Perhaps surprisingly, there were some positive snippets for farmers to get behind. For starters, the report says nearly two thirds of emissions can be cut from the land sector by 2050 without hampering food production — provided farmers are given ‘adequate financial support’.

And it says leaving the EU should give the government ample opportunity to meet those targets, thanks to the “transformative” domestic policies to replace the CAP.

Fundamental change

Despite these positives, however, the frustration remains around the CCC’s insistence that current farming systems are inherently negative for delivering environmental goods and services — and that UK agriculture has to fundamentally change if it’s to be sustainable. There is clearly a transition required, but this needs to focus on solutions rather than the problems.

Launching the report, CCC chief executive Chris Stark said the report outlined “clear advice” to the government that a fifth of agricultural land needs to be taken needs to be taken out of “traditional” agricultural production.

In its place, land management needs to focus on long-term, natural carbon storage, which means growing trees, planting more bioenergy crops, and restoring soils.

“There is inevitably some uncertainty about the precise ways in which that needs to be achieved,” he added. “That means a really strong message to government: They have to get started on this soon.”

Frustrating messages

For those of us working in the industry, and particularly for so many farmers and growers who are seeking to lead by regenerating their soils and driving other environmental improvements, it’s a frustrating message to hear.

As we’ve said before, it’s wrong to say that ‘traditional’ agriculture — particularly mixed farming systems — can’t be regenerative, and many farm already have an important role in capturing carbon, restoring soils, increasing biodiversity and supporting our habitats.

Livestock production in particular, which the CCC seems so quick to demonise, is one of the only truly closed systems, returning nutrients and organic material back to the soil where carbon can be captured and preserved.
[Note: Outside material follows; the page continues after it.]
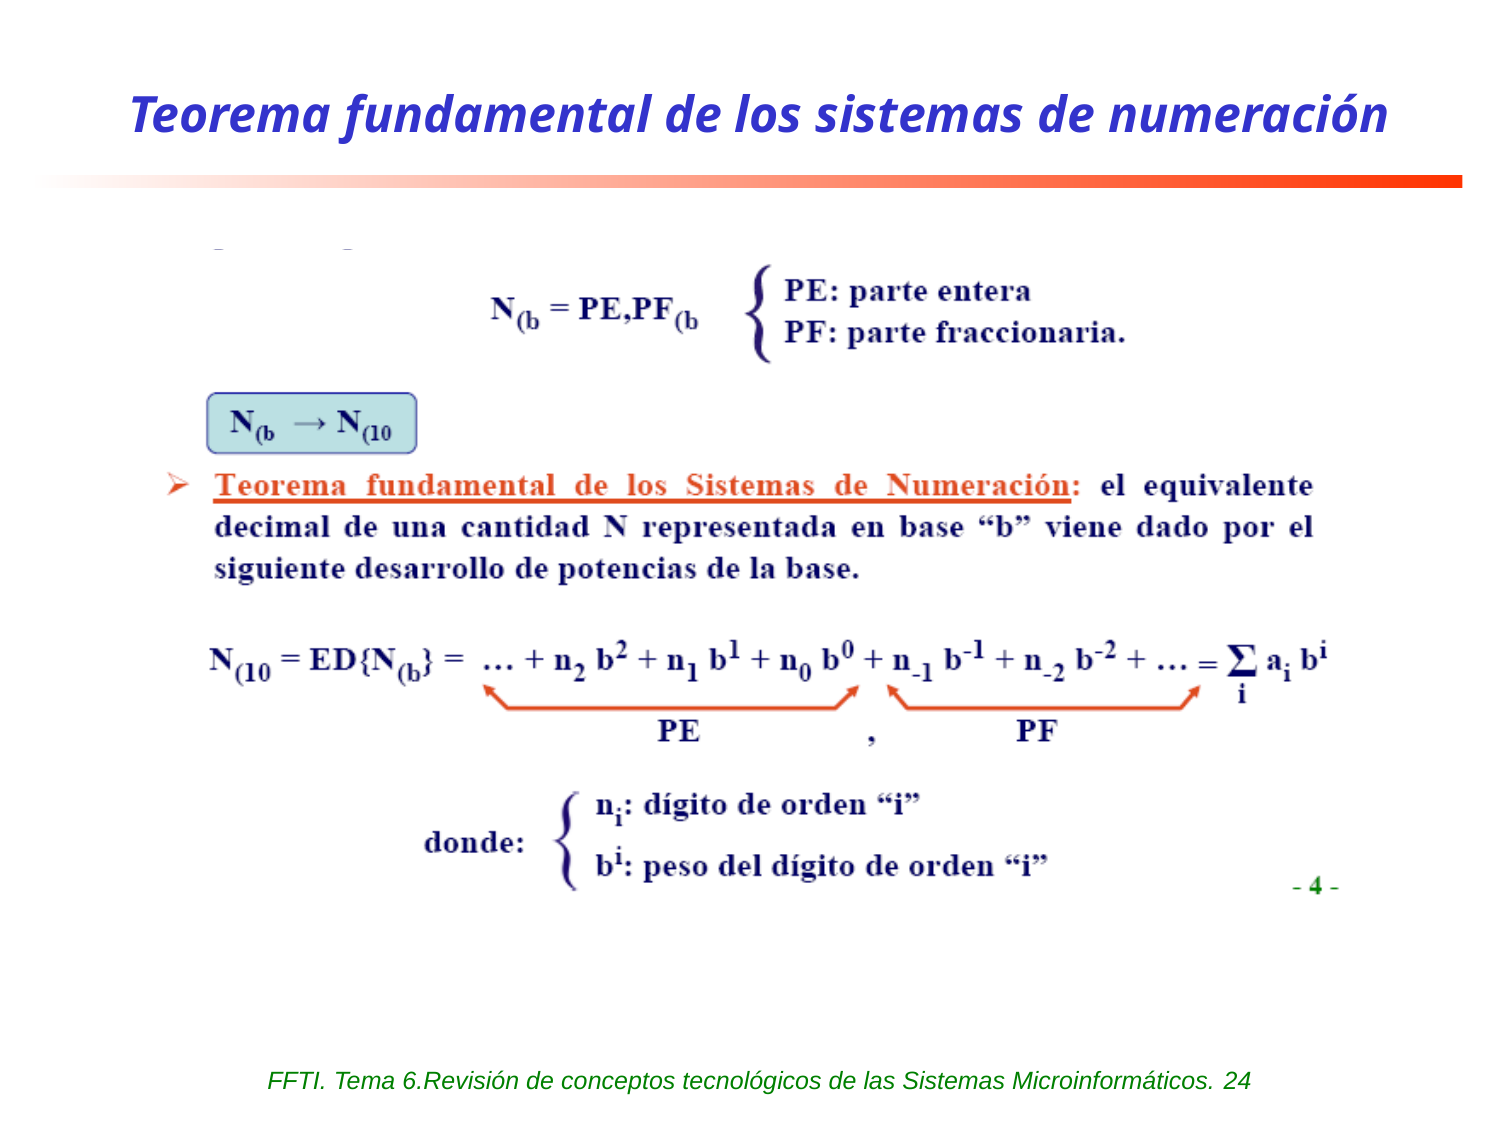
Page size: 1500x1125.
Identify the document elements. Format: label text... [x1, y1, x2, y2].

title Teorema fundamental de los sistemas de numeración [68, 49, 1451, 176]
It’s also wrong to say that farmland needs to be taken out of food production in order to be restorative.

Aside from the benefits of grazing livestock, farmers across the UK are planting substantial acreages of hedgerows, habitat-boosting field strips, and restoring woodland.

Carbon and water storage
Increasing biodiversity
Restoring woodlands

Farming’s future policies

That’s not to say that there isn’t more that agriculture, food supply chains and horticulture can do, or alternative food-producing systems producers might want to look into.

Silvopastoral systems, where livestock are grazed or crops are grown alongside productive fruit or nut trees, can help meet the goals of planting more trees whilst maintaining the productivity of land.

Meanwhile more and more food supply chains are examining the benefits of adopting more mixed farming systems to help their businesses more sustainable both economically and environmentally.

But while it’s important to look at new, alternative and innovative solutions to tackling agriculture’s carbon footprint, it’s vital that sweeping, generalised assumptions based on global rather than UK emissions data aren’t allowed to guide future policy.

With Brexit on our doorstep, the UK government is in a unique position to create policy that can support farmers to make meaningful change — change that will not only help the government reach its 2050 net zero targets, but also drive agricultural sustainability and ensure food production isn’t affected.

To achieve that though, it’s vital that future policy recognises the benefits UK food production systems can offer, and in particular acknowledges that livestock production can play an important role in the net zero challenge.